(Chart comprehension data)
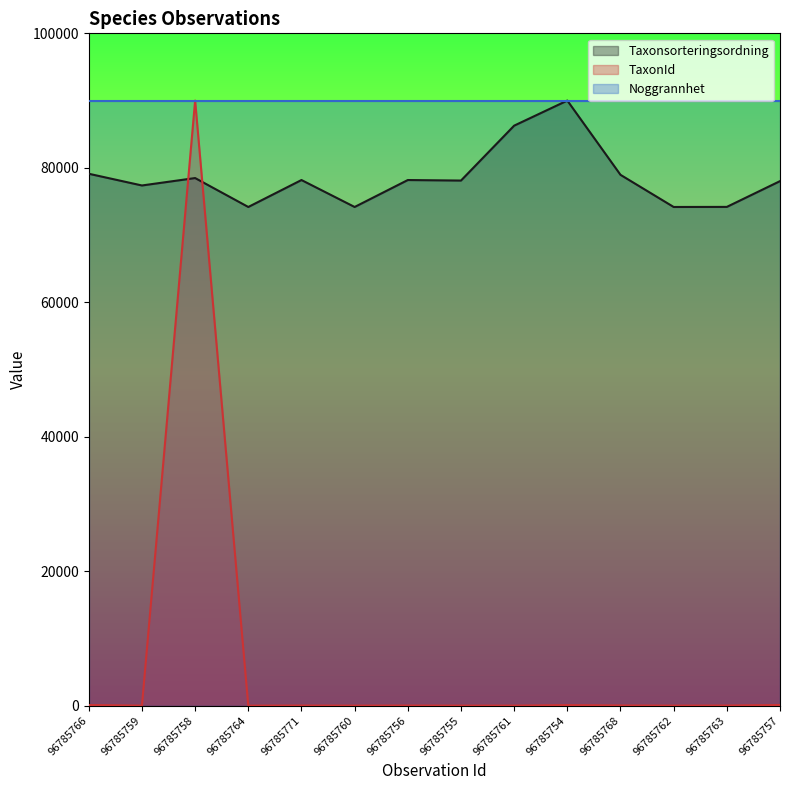

What is the maximum value shown in the chart?

90000.0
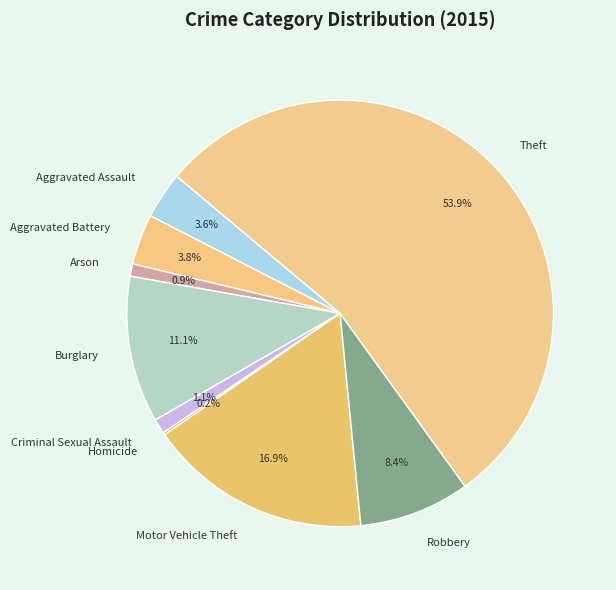

Does Theft represent more than half of the total?

Yes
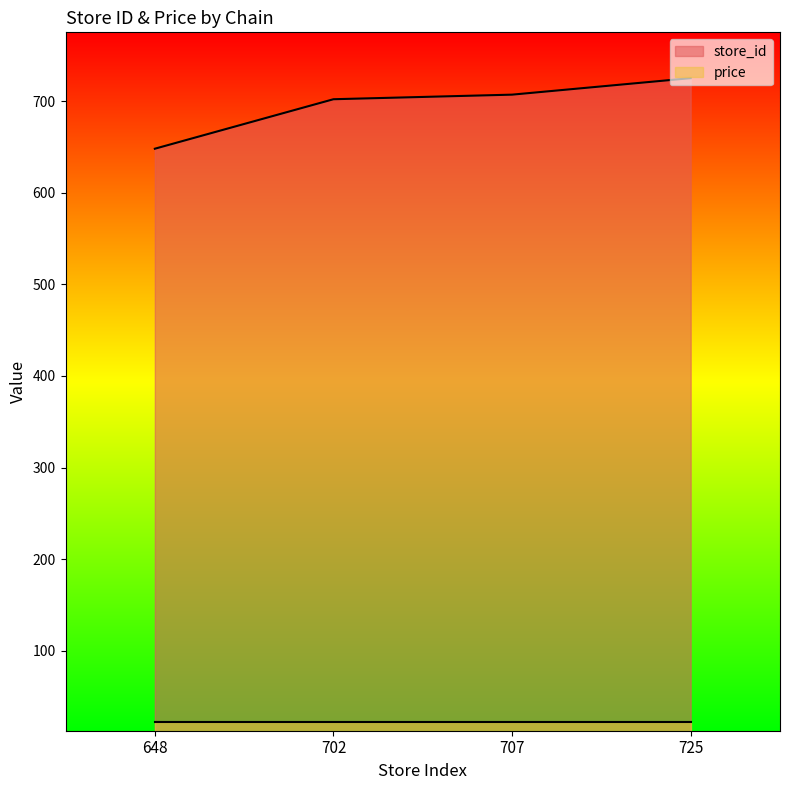

Approximately how many times larger is the value at 725 compared to 702?

1.0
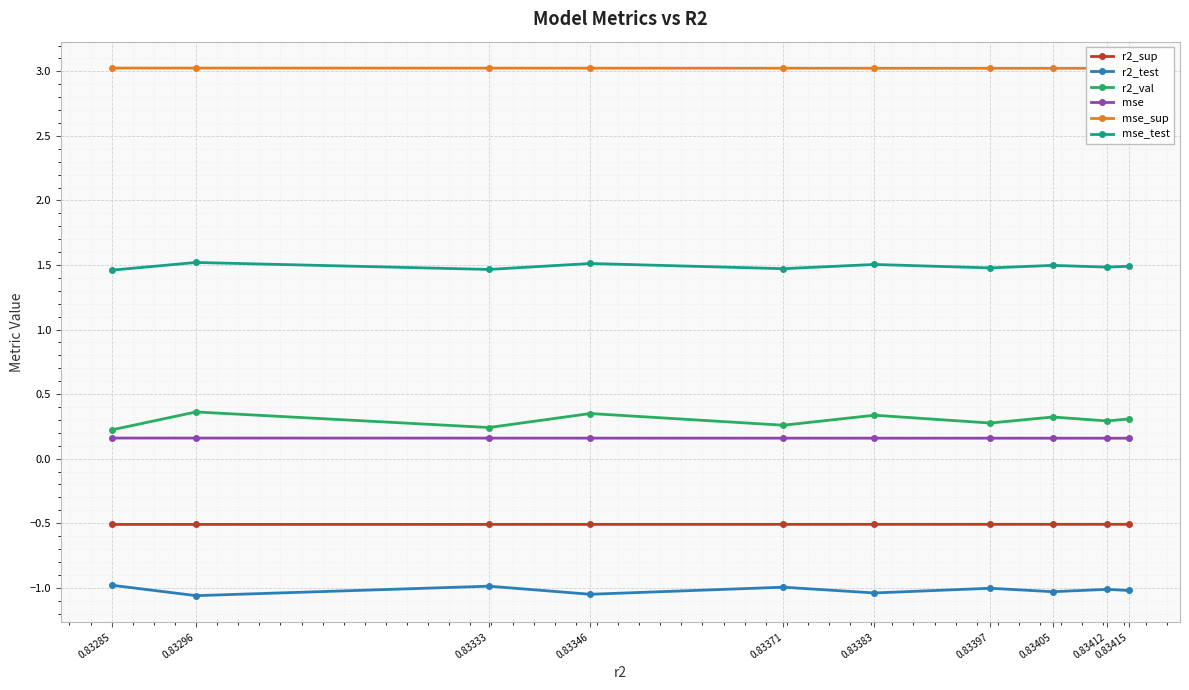

Reading right to left, transcribe all the data shown in this chart.

r2_sup: 0.83285=-0.5	0.83296=-0.5	0.83333=-0.5	0.83346=-0.5	0.83371=-0.5	0.83383=-0.5	0.83397=-0.5	0.83405=-0.5	0.83412=-0.5	0.83415=-0.5
r2_test: 0.83285=-1.0	0.83296=-1.1	0.83333=-1.0	0.83346=-1.1	0.83371=-1.0	0.83383=-1.0	0.83397=-1.0	0.83405=-1.0	0.83412=-1.0	0.83415=-1.0
r2_val: 0.83285=0.2	0.83296=0.4	0.83333=0.2	0.83346=0.3	0.83371=0.3	0.83383=0.3	0.83397=0.3	0.83405=0.3	0.83412=0.3	0.83415=0.3
mse: 0.83285=0.2	0.83296=0.2	0.83333=0.2	0.83346=0.2	0.83371=0.2	0.83383=0.2	0.83397=0.2	0.83405=0.2	0.83412=0.2	0.83415=0.2
mse_sup: 0.83285=3.0	0.83296=3.0	0.83333=3.0	0.83346=3.0	0.83371=3.0	0.83383=3.0	0.83397=3.0	0.83405=3.0	0.83412=3.0	0.83415=3.0
mse_test: 0.83285=1.5	0.83296=1.5	0.83333=1.5	0.83346=1.5	0.83371=1.5	0.83383=1.5	0.83397=1.5	0.83405=1.5	0.83412=1.5	0.83415=1.5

• **The task**
In the lines above, from the first line through the line containing "Reading right to", rename "chart" to "graph" and reproduce that span with everything else unchanged. Leave the pictures out of your answer.

• **Finished task**
What is the maximum value shown in the graph?

90000.0

Does Theft represent more than half of the total?

Yes

Approximately how many times larger is the value at 725 compared to 702?

1.0

Reading right to left, transcribe all the data shown in this graph.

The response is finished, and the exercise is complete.